I have yet to find one of these email hoaxes that has taken me longer than 1 minute to debunk. What's my secret? I use an obscure website called Google, type in a summary of the hoax (usually the subject line from the email), and hit 'Search'. I then am given a number of websites that address the hoax, some of them even tell me how long the hoax has been in circulation as well as different variations on the same theme (one of my favorite sites is Hoax-Slayer ).
As you may have guessed from my rambling, this is a touchy topic for me. Fortunately, if you reply back to the sender(s) with the debunk information, sooner or later they stop sending these emails to you.

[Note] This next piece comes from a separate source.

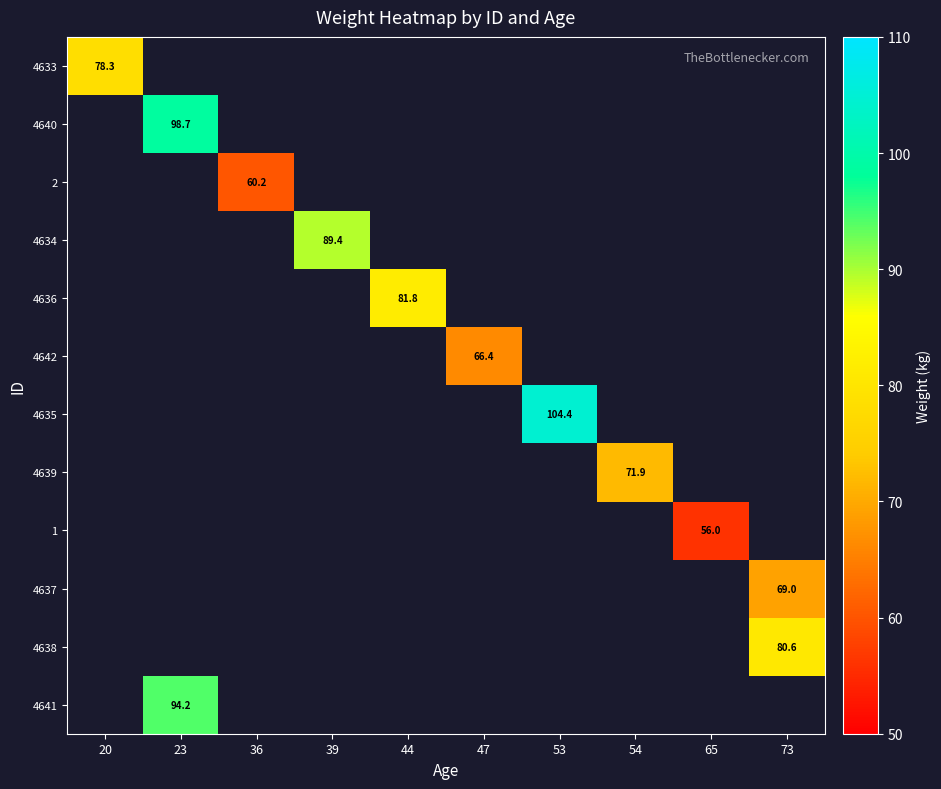

True or false: 4641 has a value of 94.2 at 23.

True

They don't stop their forwarding compulsion, they just take you off their distribution list.
So here's your homework, the next time you receive an email saying that your friend's coworker's roommate's uncle once saw Bigfoot, before you even think of hitting the "Forward" button you:
- Stop. Ask yourself just how realistic the message is.
- Look it up. Use Google, Hoax-Slayer, or any number of myth-busting websites out there heroically trying to curb the spread of these virulent messages
- Once you have found it to be a hoax, why not hit "Reply All" and send the debunk out to everyone and hope they'll forward the truth as quickly as they forwarded the junk.